I'll have a look at this issue tomorrow. You are absolutely right, in that the following conditions should hold, no matter whether you use the standalone or the sandboxed strategy:

  • When header files listed in the srcs or hdrs of a target have changed, Bazel should rebuild the target.
  • When you forget to add header files to srcs / hdrs that are required by the target, the build should fail. (In case the sandbox is used, it will fail, because the unlisted files are simply not there, in case the sandbox is not used, it will fail, because Bazel does an after-the-fact check which include files were accessed [--hdrs_check=strict].)

There should also be a test that catches if it doesn't work as just described, of course. Commit dd16491 was not intended to affect the two above mentioned conditions or the behavior of hdrs_check. It merely disables a feature that is not available in Bazel. If it caused the regression you've seen, this is unintended and will be fixed.

AFAIK we have no plans to remove hdrs_check, as it's a helpful check on systems where sandboxing is not available. I'll also ping a colleague tomorrow to make sure the user manual is up to date regarding hdrs_check.

Thanks for taking a look at this.

When using --hdrs_check=loose or --hdrs_check=warn, it looks like Bazel tries to handle incremental rebuilds correctly even when header files are missed from srcs and hdrs. In my limited testing (with HARD_DISABLE_CC_INCLUDE_SCANNING flipped), that seems to work. I don't currently want to use that, but it seems like a potentially useful (and somewhat surprising) feature which people might use if it's documented.

Related question this brings up: is C++ compilation supposed to use the sandbox? My experience has been that even on systems which do support sandboxing, C++ compilation done by Bazel is never sandboxed. I did my testing related to this issue on a system which uses the sandbox, and Bazel happily compiled C++ files which include headers not declared as inputs in any way.

I can confirm that with Bazel HEAD, neither hdrs_check nor sandboxing work for C++ compilation and links. Luckily, according to my tests, (re-)builds are still correct when all inputs are specified in srcs / hdrs, but when they're not, Bazel currently does not alert you to this fact and does not rebuild targets if non-specified files changed.

As this is a serious regression & possible correctness issue, I'll fix this ASAP. I'll keep you updated. Hopefully I have a full fix & tests for this by tomorrow.

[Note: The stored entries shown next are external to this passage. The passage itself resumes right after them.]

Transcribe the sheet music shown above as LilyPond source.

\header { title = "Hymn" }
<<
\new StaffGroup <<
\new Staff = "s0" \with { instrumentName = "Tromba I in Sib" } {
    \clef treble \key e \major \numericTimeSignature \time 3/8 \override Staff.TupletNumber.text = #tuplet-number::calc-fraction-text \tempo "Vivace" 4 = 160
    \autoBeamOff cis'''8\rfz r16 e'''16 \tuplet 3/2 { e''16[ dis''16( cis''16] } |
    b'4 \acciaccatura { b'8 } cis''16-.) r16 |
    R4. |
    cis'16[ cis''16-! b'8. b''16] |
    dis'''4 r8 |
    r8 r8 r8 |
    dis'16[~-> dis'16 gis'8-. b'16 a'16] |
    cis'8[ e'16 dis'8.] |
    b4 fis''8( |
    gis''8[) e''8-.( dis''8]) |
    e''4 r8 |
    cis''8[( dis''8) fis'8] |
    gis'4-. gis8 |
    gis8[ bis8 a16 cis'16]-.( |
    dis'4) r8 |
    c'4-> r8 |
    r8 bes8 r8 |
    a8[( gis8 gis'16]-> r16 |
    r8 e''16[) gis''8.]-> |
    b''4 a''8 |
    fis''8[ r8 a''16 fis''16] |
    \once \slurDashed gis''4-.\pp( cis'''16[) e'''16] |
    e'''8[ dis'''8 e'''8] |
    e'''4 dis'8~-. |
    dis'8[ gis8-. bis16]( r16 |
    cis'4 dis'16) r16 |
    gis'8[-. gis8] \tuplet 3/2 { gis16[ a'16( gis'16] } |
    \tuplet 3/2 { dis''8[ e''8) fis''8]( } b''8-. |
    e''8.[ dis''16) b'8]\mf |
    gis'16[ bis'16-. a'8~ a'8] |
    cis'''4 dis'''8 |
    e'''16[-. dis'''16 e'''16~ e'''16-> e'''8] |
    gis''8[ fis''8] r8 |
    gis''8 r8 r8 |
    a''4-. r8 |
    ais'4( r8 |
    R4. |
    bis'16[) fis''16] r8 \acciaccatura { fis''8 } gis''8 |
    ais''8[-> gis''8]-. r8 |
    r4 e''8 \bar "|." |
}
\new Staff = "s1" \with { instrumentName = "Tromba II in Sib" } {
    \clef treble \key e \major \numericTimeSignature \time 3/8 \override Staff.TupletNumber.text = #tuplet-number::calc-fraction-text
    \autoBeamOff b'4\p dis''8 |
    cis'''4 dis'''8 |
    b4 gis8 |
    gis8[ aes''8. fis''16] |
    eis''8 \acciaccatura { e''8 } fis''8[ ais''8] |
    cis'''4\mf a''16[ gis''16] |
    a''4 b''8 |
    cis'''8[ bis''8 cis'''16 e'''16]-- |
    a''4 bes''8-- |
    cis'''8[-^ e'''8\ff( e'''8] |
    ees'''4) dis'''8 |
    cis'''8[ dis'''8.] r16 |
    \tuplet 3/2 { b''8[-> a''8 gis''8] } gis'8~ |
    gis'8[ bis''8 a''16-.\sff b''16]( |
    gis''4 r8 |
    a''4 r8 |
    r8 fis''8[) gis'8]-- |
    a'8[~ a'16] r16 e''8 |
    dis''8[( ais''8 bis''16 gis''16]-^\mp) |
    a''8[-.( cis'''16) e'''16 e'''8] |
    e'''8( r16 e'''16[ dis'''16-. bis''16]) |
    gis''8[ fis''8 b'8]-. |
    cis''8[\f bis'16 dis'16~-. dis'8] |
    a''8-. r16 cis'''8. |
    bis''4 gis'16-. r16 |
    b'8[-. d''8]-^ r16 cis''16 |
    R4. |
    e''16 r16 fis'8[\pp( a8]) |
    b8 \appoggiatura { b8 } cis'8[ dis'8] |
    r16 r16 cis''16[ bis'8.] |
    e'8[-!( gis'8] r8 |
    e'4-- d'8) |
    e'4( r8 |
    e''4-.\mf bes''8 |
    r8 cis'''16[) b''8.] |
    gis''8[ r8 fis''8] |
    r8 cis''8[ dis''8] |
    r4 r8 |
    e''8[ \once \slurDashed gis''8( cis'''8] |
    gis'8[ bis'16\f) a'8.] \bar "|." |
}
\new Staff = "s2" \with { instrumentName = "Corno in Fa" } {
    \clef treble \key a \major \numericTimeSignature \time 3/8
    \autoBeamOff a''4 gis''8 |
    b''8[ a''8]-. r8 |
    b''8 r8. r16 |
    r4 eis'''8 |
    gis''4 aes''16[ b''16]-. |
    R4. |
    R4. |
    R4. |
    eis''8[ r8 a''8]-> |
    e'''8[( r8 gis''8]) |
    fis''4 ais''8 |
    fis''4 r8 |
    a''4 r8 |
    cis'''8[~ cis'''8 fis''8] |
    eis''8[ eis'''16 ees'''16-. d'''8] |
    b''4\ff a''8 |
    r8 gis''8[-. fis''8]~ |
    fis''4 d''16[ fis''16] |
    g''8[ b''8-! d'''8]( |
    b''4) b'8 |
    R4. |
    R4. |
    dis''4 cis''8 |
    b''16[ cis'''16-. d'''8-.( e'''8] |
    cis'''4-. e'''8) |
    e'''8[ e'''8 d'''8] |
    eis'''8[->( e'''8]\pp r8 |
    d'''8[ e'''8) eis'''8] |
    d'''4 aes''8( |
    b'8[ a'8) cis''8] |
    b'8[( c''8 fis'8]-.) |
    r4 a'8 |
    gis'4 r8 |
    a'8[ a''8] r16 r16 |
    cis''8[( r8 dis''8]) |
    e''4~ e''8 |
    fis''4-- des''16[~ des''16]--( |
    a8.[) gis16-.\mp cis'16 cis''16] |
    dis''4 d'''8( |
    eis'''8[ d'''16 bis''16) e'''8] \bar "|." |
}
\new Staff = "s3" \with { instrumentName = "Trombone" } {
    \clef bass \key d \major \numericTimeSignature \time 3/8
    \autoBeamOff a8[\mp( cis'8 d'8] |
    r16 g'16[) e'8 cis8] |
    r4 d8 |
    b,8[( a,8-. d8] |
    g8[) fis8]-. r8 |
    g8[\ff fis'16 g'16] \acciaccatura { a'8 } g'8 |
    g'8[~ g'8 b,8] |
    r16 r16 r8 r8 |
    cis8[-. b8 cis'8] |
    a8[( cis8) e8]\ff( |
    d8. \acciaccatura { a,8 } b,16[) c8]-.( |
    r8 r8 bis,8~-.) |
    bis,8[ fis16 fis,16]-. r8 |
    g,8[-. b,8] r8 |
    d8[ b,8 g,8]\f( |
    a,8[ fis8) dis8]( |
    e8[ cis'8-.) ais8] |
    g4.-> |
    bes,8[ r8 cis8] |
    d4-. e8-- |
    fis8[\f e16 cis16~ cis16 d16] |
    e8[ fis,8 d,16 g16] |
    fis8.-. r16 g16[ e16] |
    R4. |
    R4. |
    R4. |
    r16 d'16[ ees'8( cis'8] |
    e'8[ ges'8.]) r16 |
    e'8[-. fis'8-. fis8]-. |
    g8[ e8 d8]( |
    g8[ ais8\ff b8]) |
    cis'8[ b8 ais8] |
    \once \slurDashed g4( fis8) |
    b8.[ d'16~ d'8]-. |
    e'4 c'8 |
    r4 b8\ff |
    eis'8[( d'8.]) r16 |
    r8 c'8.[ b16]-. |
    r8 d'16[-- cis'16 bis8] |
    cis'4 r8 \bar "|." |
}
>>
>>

Please don't rely on hdrs_check=loose or warn, even if it seems to work - these should eventually go away. The "auto detection" behavior will certainly not work with sandboxing or any upcoming remote execution strategy and should really be avoided.

So, I now have a fix for this that:

  • Makes C++ compilation finally work with sandboxing.
  • Makes hdrs_check work again for when you can't / don't want to use sandboxing.
  • Adds tests for everything.

There's one remaining issue that I have to fix tomorrow morning, then it goes to code review and then live. Will keep you updated.

Update: I've submitted the temporary workaround of flipping the HARD_DISABLE_CC_INCLUDE_SCANNING constant to false again, while the more complex fix that really fixes the root cause is in review. This makes hdrs_check work again, while sandboxing will still not work (it silently falls back to non-sandboxed execution). The change should get pushed to the repository later today.

This bug still exists, but in more restricted form. It reproduces only when:

  1. Sandboxing is disabled (or building on a non-sandbox-supported platform, like OS X)
  2. Include files are inside a directory referenced with includes, e.g. includes = ["."]

Could you please reopen?

Sadly, I cannot enable sandboxed builds because of #420 (and because Mac OS X).

Use of cc_inc_library() results in correct incremental compilation, and so is a resonable workaround for includes = ["."]; however, it will not result in the reporting of undeclared includes.

The followup issue is tracked in #1162.